Reporting Advice from Dart Award Winners

Dart Award winners Samantha Broun from Transom.org and Erin Alberty from The Salt Lake Tribune offer advice on covering trauma.

Exemplary news reporting on violence and other traumatic events requires balancing personal feelings and journalistic duty; a challenge that takes years of experience to master.

This year’s Dart Award Winners, Samantha Broun, a producer and managing editor of Transom.org, and Erin Alberty, a reporter for The Salt Lake Tribune, share lessons from their experiences covering trauma.

Broun’s winning work “A Life Sentence,” is a deeply personal story of a violent crime committed against Broun’s mother and what happened after. Alberty and The Salt Lake City Tribune team are recognized for their year-long coverage of sexual assault at Brigham Young University.

Here, Broun and Alberty provide insights for other journalists on the complexities of covering trauma. The Dart Center will honor the winners with an awards ceremony, reception and winners’ roundtable discussion on May 3, World Press Freedom Day.

See the event details to learn more. 

1.  What advice do you have for aspiring and professional journalists covering traumatic events?

Samantha Broun: When I started working on "A Life Sentence," it became apparent to me that I needed to be cautious about re-triggering things for my mother (who I’d be interviewing about being brutally beaten and raped by a serial killer) and that I needed to manage my own trauma in re-living these events as well. My advice for others covering traumatic events is - if possible - go slow. Interview people in a comfortable space. Check in with them throughout the interview to see how they’re doing. Believe what they say. Believe what they’re feeling. Have water and tissues nearby. Take breaks. And remember to breathe. 

Erin Alberty: It probably depends on the nature of the event and the nature of the coverage, as well as the medium. I try to start with a basic mental acknowledgment that the traumatic experience of the person I'm interviewing is bigger than my coverage of it.

Taking the time to honor the person's suffering, even in a breaking news situation, puts me in the right headspace for a conversation that might otherwise be overly influenced by my need to get the story. If that agenda appears to be my only concern, the interview will probably go poorly and a vulnerable person will end up feeling exploited.

This all seems so obvious, but I know that in the moment of an interview, I sometimes feel like I'm running a five-ring circus where critical thinking, social-emotional cue-reading, ethical duty, reporting goals, and my own feelings are all urgently competing for my attention. Initially, putting the other person's suffering at the center of my thoughts forces me to slow down.

That may raise some philosophical red flags about objectivity, or where you draw the line: If the subject's suffering is most important, must the photojournalist at a disaster scene put down her camera and take direct action? That's not really what I'm talking about here. Instead, I'm describing a mental and emotional starting point that has been helpful for me to conduct productive interviews.

□ □ □

:: GOAL 1 ::
What date does the Dart Award winners' advice piece give for the Dart Center's awards ceremony?
:: GOAL 2 ::
In the Dart Award winners' advice piece, rewrite the part that opens with the words containing "Dart Award winners Samantha" and closes with "at Brigham Young University.", substituting "staff writer" for "reporter".
:: GOAL 3 ::
Pick up the Dart Award winners' advice piece after its final sentence and write the next part.

□ □ □

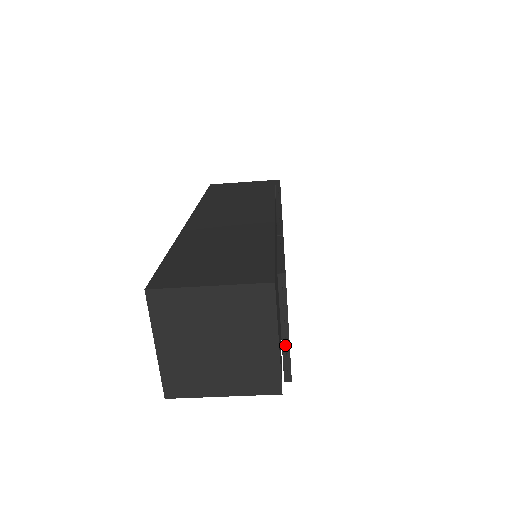
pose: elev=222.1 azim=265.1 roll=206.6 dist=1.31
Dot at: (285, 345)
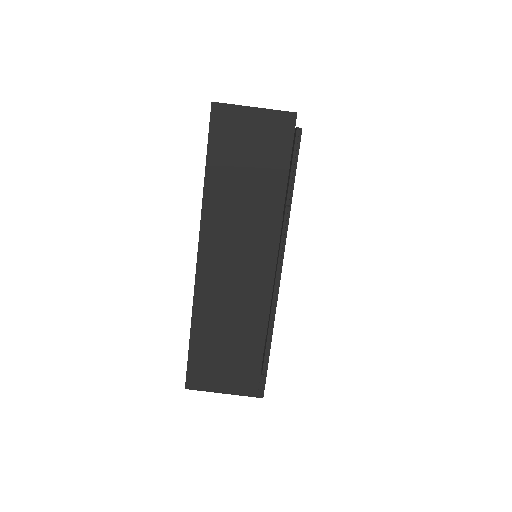
Dot at: occluded
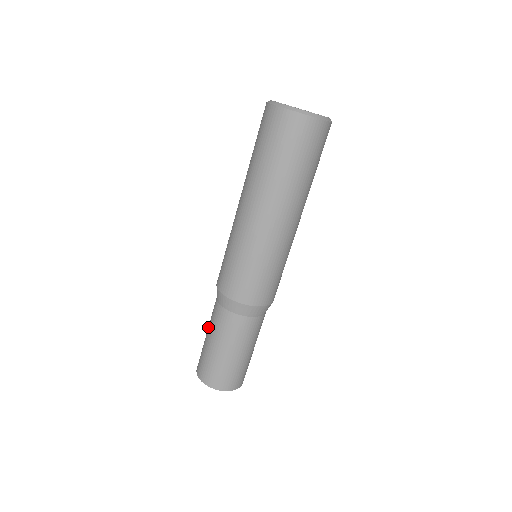
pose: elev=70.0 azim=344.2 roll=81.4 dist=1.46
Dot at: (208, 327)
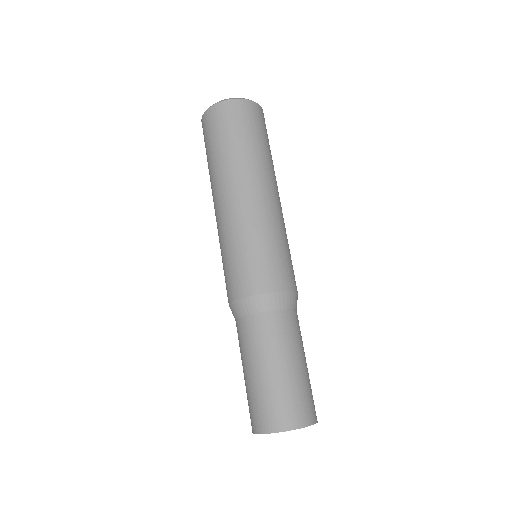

□ □ □

:: EXERCISE RESULT 1 ::
May 3, World Press Freedom Day.

:: EXERCISE RESULT 2 ::
Dart Award winners Samantha Broun from Transom.org and Erin Alberty from The Salt Lake Tribune offer advice on covering trauma.

Exemplary news reporting on violence and other traumatic events requires balancing personal feelings and journalistic duty; a challenge that takes years of experience to master.

This year’s Dart Award Winners, Samantha Broun, a producer and managing editor of Transom.org, and Erin Alberty, a staff writer for The Salt Lake Tribune, share lessons from their experiences covering trauma.

Broun’s winning work “A Life Sentence,” is a deeply personal story of a violent crime committed against Broun’s mother and what happened after. Alberty and The Salt Lake City Tribune team are recognized for their year-long coverage of sexual assault at Brigham Young University.

:: EXERCISE RESULT 3 ::
2. The Salt Lake Tribune received the Dart Award for rigorous reporting on how sexual assault allegations were handled, and Transom was honored for a deeply personal account of a violent crime committed against Sam’s mother. Given the sensitive and emotional nature of these stories, what type of standards and procedures should journalists follow when covering sexual assault allegations and violent crimes?

SB: This was my first time dealing in an in-depth way with such a sensitive topic. The fact that it was my mother I was interviewing added a whole other element. One of the challenges was deciding which details of my mother’s attack and her recovery to keep in, and which to leave out. For my mom, every moment of the five hours she survived were important. I don’t disagree.

But as a journalist, I knew that we would lose our audience by putting in every detail. We needed to give an accurate recounting of what happened that night – one that my mother would ultimately approve of – while not driving listeners away. Having Jay Allison as an editor/co-producer was critical in navigating this terrain. I trusted his guidance in what was important to keep and what would be okay to cut.

In terms of standards and procedures, I think this means respecting those who lived through the traumatic events by not glossing over or exploiting their story. And I think it means not overwhelming your audience as well.

Ultimately, when these stories are heard (or read or watched) we want everyone to make it through them from beginning to end – victims as well as a general audience.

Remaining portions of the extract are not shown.